Beliau juga bersabda :
“Tiap ucapan anak Adam menjadi tanggung jawabnya, kecuali
menyebut nama Allah, menyuruh berbuat ma’ruf dan mencegah kemungkaran”.
Barang siapa memahami hal ini dan beriman kepada-Nya dengan
keimanan yang sungguh-sungguh, maka Allah akan memelihara lidahnya sehingga dia
tidak akan berkata kecuali perkataan yang baik atau diam.
Sebagian ulama berkata: “Seluruh adab yang baik itu
bersumber pada empat Hadits, antara lain adalah Hadits “barang siapa yang
beriman kepada Allah dan hari akhirat, maka hendaklah ia berkata baik atau
diam”. Sebagian ulama memaknakan Hadits ini dengan pengertian; “Apabila
seseorang ingin berkata, maka jika yang ia katakan itu baik lagi benar, dia
diberi pahala. Oleh karena itu, ia mengatakan hal yang baik itu. Jika tidak,
hendaklah dia menahan diri, baik perkataan itu hukumnya haram, makruh, atau
mubah”. Dalam hal ini maka perkataan yang mubah diperintahkan untuk
ditinggalkan atau dianjurkan untuk dijauhi Karena takut terjerumus kepada yang
haram atau makruh dan seringkali hal semacam inilah yang banyak terjadi pada
manusia.
Allah berfirman :
“Apapun kata yang terucapkan pasti disaksikan oleh Raqib dan
‘Atid”. (QS.Qaaf : 18)
Para ulama berbeda pendapat, apakah semua yang diucapkan
manusia itu dicatat oleh malaikat, sekalipun hal itu mubah, ataukah tidak
dicatat kecuali perkataan yang akan memperoleh pahala atau siksa. Ibnu ‘Abbas
dan lain-lain mengikuti pendapat yang kedua. Menurut pendapat ini maka ayat di
atas berlaku khusus, yaitu pada setiap perkataan yang diucapkan seseorang yang
berakibat orang tersebut mendapat pembalasan.
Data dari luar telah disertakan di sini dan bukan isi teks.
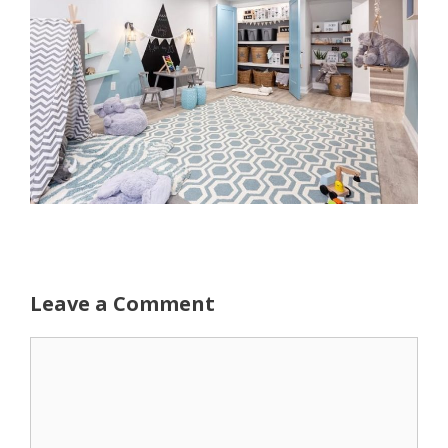
Leave a Comment
Comment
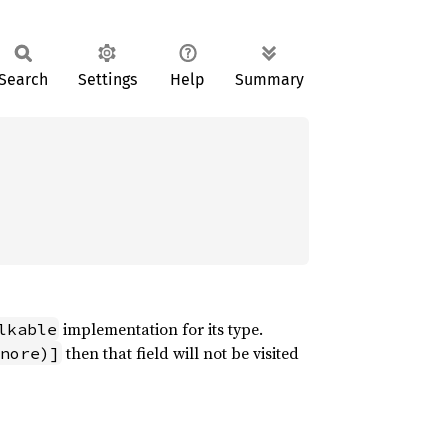
Search
Settings
Help
Summary
implementation for its type.
lkable
then that field will not be visited
nore)]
Kalimat “hendaklah ia memuliakan tetangganya…….., maka
hendaklah ia memuliakan tamunya” , menyatakan adanya hak tetangga dan tamu,
keharusan berlaku baik kepada mereka dan menjauhi perilaku yang tidak baik
terhadap mereka. Allah telah menetapkan di dalam Al Qur’an keharusan berbuat baik
kepada tetangga dan Rasulullah Shallallahu ‘alaihi wa Sallam bersabda :
“Jibril selalu menasehati diriku tentang urusan tetangga,
sampai-sampai aku beranggapan bahwa tetangga itu dapat mewarisi harta
tetangganya”.
Bertamu itu merupakan ajaran Islam, kebiasaan para nabi dan
orang-orang shalih. Sebagian ulama mewajibkan menghormati tamu tetapi sebagian
besar dari mereka berpendapat hanya merupakan bagian dari akhlaq yang terpuji.
Pengarang kitab Al Ifshah mengatakan : “Hadits ini
mengandung hukum, hendaklah kita berkeyakinan bahwa menghormati tamu itu suatu
ibadah yang tidak boleh dikurangi nilai ibadahnya, apakah tamunya itu orang
kaya atau yang lain. Juga anjuran untuk menjamu tamunya dengan apa saja yang
ada pada dirinya walaupun sedikit. Menghormati tamu itu dilakukan dengan cara
segera menyambutnya dengan wajah senang, perkataan yang baik, dan menghidangkan
makanan. Hendaklah ia segera memberi pelayanan yang mudah dilakukannya tanpa
memaksakan diri”. Pengarang juga menyebutkan perkataan dalam menyambut tamu.
Selanjutnya ia berkata : Adapun sabda Nabi Shallallahu
‘alaihi wa Sallam “maka hendaklah ia berkata baik atau diam” , menunjukkan
bahwa perkatan yang baik itu lebih utama daripada diam, dan diam itu lebih
utama daripada berkata buruk. Demikian itu karena Rasulullah Shallallahu
‘alaihi wa Sallam dalam sabdanya menggunakan kata-kata “hendaklah untuk berkata
benar” didahulukan dari perkataan “diam”. Berkata baik dalam Hadits ini
mencakup menyampaikan ajaran Allah dan rasul-Nya dan memberikan pengajaran
kepada kaum muslim, amar ma’ruf dan nahi mungkar berdasarkan ilmu, mendamaikan
orang yang berselisih, berkata yang baik kepada orang lain. Dan yang terbaik
dari semuanya itu adalah menyampaikan perkataan yang benar di hadapan orang
yang ditakuti kekejamannya atau diharapkan pemberiannya.